When computer programs run, there are expected behaviors. The key is to track what’s normal and look for misbehavior or typical malicious behavior. “It is important for us to understand what the computer is doing,” Skormin says.

As a computer operates, it issues system calls, or a gigantic flow of data, that describe exactly what the computer does at all times, he says. Skormin compares system calls to letters of the alphabet. Skormin’s software extracts and monitors the system calls, or “letters,” aggregates them into application process interface (API) functions, or “words,” and then aggregates the words into functionalities, or “sentences.”

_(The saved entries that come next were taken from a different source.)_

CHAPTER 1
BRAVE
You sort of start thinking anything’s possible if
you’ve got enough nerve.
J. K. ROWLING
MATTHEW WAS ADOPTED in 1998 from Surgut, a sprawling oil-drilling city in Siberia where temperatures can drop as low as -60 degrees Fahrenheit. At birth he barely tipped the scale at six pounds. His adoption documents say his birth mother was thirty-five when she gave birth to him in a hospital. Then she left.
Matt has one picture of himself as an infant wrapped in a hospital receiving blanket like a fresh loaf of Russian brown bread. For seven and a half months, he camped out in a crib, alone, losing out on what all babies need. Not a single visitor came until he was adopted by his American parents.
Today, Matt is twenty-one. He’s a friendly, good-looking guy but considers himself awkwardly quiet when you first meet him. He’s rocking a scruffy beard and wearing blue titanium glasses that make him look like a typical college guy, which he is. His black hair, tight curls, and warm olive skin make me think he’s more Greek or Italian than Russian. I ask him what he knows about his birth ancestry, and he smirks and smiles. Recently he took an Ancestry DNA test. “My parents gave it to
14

“Only when you have the sentence can you understand whether it is benign or malicious,” he says. “If we find indications that we’re dealing with a malicious sentence, we would terminate the process.”

At that point, he says, the FBI or other law enforcement and national security agencies could be contacted, depending on what systems are being attacked and how.

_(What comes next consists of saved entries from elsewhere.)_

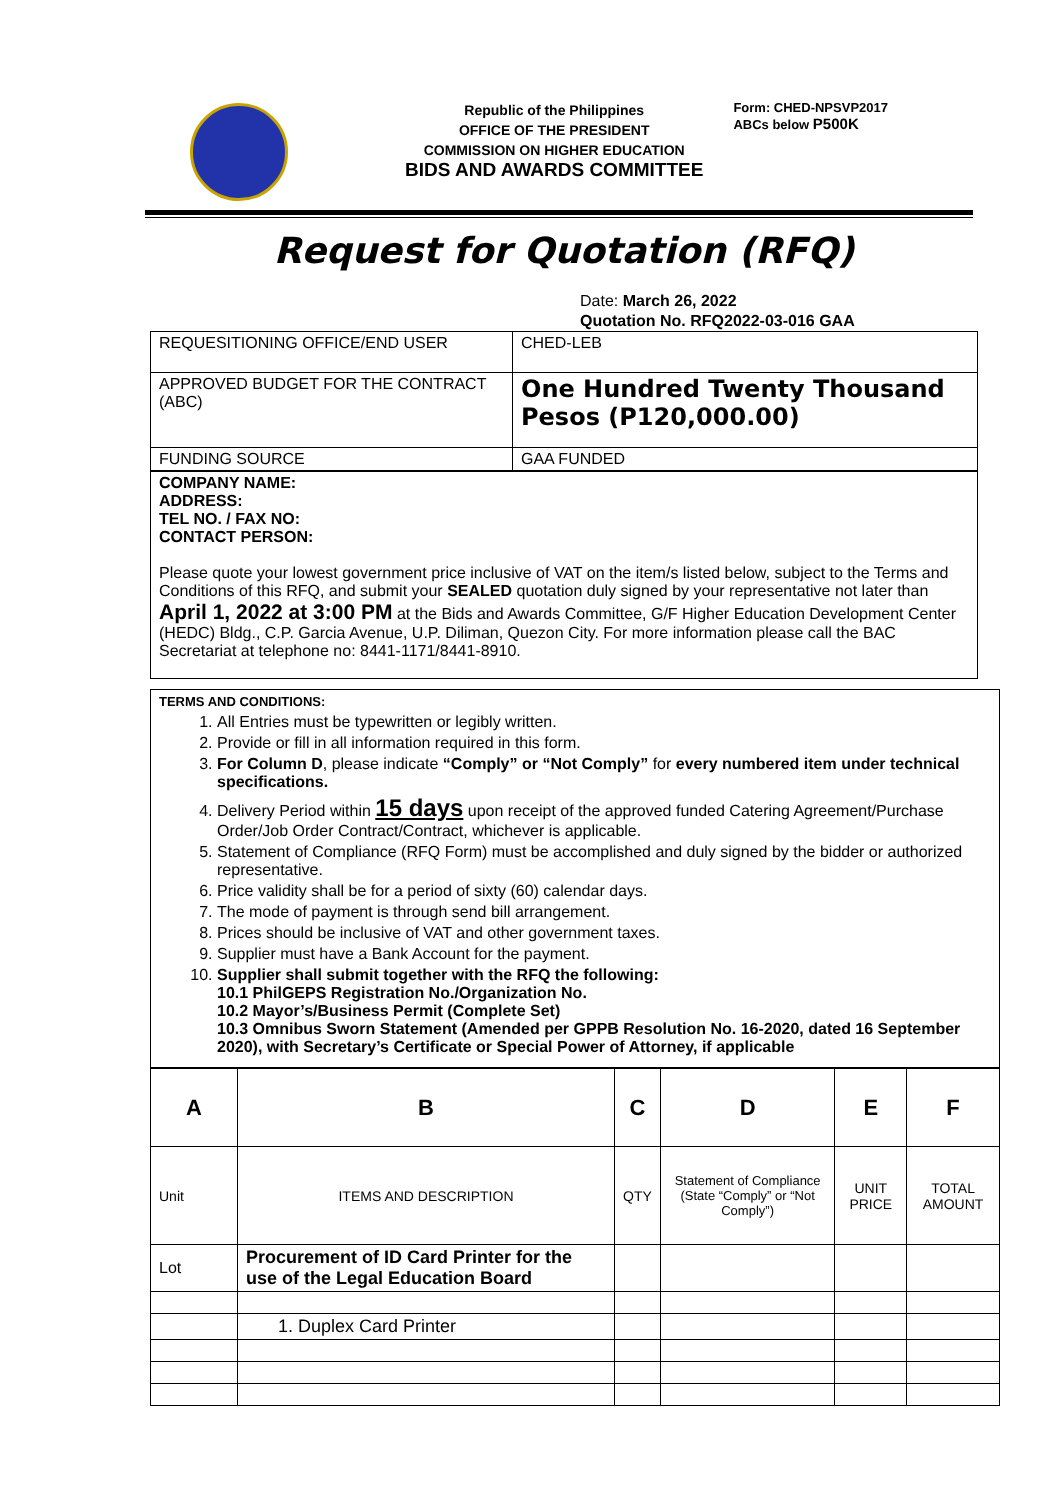Republic of the Philippines
OFFICE OF THE PRESIDENT
COMMISSION ON HIGHER EDUCATION
BIDS AND AWARDS COMMITTEE
Form: CHED-NPSVP2017
ABCs below P500K
Request for Quotation (RFQ)
Date: March 26, 2022
Quotation No. RFQ2022-03-016 GAA
| REQUESITIONING OFFICE/END USER | CHED-LEB |
| APPROVED BUDGET FOR THE CONTRACT (ABC) | One Hundred Twenty Thousand Pesos (P120,000.00) |
| FUNDING SOURCE | GAA FUNDED |
COMPANY NAME:
ADDRESS:
TEL NO. / FAX NO:
CONTACT PERSON:
Please quote your lowest government price inclusive of VAT on the item/s listed below, subject to the Terms and Conditions of this RFQ, and submit your SEALED quotation duly signed by your representative not later than April 1, 2022 at 3:00 PM at the Bids and Awards Committee, G/F Higher Education Development Center (HEDC) Bldg., C.P. Garcia Avenue, U.P. Diliman, Quezon City. For more information please call the BAC Secretariat at telephone no: 8441-1171/8441-8910.
TERMS AND CONDITIONS:
1. All Entries must be typewritten or legibly written.
2. Provide or fill in all information required in this form.
3. For Column D, please indicate “Comply” or “Not Comply” for every numbered item under technical specifications.
4. Delivery Period within 15 days upon receipt of the approved funded Catering Agreement/Purchase Order/Job Order Contract/Contract, whichever is applicable.
5. Statement of Compliance (RFQ Form) must be accomplished and duly signed by the bidder or authorized representative.
6. Price validity shall be for a period of sixty (60) calendar days.
7. The mode of payment is through send bill arrangement.
8. Prices should be inclusive of VAT and other government taxes.
9. Supplier must have a Bank Account for the payment.
10. Supplier shall submit together with the RFQ the following:
10.1 PhilGEPS Registration No./Organization No.
10.2 Mayor’s/Business Permit (Complete Set)
10.3 Omnibus Sworn Statement (Amended per GPPB Resolution No. 16-2020, dated 16 September 2020), with Secretary’s Certificate or Special Power of Attorney, if applicable
| A | B | C | D | E | F |
| --- | --- | --- | --- | --- | --- |
| Unit | ITEMS AND DESCRIPTION | QTY | Statement of Compliance (State “Comply” or “Not Comply”) | UNIT PRICE | TOTAL AMOUNT |
| Lot | Procurement of ID Card Printer for the use of the Legal Education Board | | | | |
| | 1. Duplex Card Printer | | | | |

“We’ve been lucky so far that one of these sophisticated attacks has not occurred already,” says Leonard Popyack Jr., MS ’89, PhD ’98, a former student of Skormin’s and now an associate professor of cybersecurity at Utica College. He’s also owner of Anjolen, a company in Utica, N.Y., that conducts computer security research and development for defense contractors, government entities and other clients.

“Years ago, we lost power in the entire Northeast and the southern part of Canada,” Popyack says. “That could have easily been attributed to a cyberattack. It didn’t turn out to be that, but this is the world we’re in.”

Mistakes occur in large amounts of code, he says. Flaws creep into system design.

“There have been many, many attempts to increase security on code and hardware and software, but they never seem to go far enough,” Popyack says. “There’s always a balance between security and usability, and in general, the public wants usability. That usability requires less security.”

Bringing the program to market

Skormin and his team test their software extensively in a computer lab in the University’s new Engineering and Science Building.

It’s important to have this controlled testing environment because “a lot of stuff can’t be tested without infecting a real set of network computers,” Skormin says. Instead, the team uses a well-secured, experimental network test bed they built on campus. The team attacks and hacks into things such as a flight simulator they purchased for testing purposes.

For the students involved, this work is their passion. Zachary Birnbaum ’12, one of Skormin’s students, spent the summer in the lab testing and retesting the software and demonstrating what it can do. He’s entering his second year of doctoral studies in electrical engineering at Binghamton and looks forward to a long career in cybersecurity.

“I’ve always liked being on the forefront of science,” Birnbaum says.

Meanwhile, Skormin is pounding the pavement to bring the software to market. In May, he made a presentation at Brookhaven National Laboratory on Long Island, N.Y., to solicit support. He was later invited to begin testing the software there in a simulation environment. In July, he had meetings with a defense contractor and the U.S. Navy.

“There is interest in this work,” he says.

But as Popyack notes, “People don’t want to invest in security because they don’t feel the need to,” until a system is broken or a catastrophe occurs — and then it can be too late.

Skormin says his biggest challenge is securing more funding for research and development, including additional pay to recruit and retain top-notch doctoral students like Birnbaum. Another barrier is gaining acceptance from potential customers, who can be slow to act and adopt new technology.

The military, for instance, suffers from its own budget cuts and has its own constraints, Skormin notes. He estimates his software’s implementation has a multimillion-dollar price tag. The division of the Air Force that funds his project is different from the division that could purchase the software for implementation.

“It is not that easy to penetrate the market,” he says. “It’s the inertia of the system.”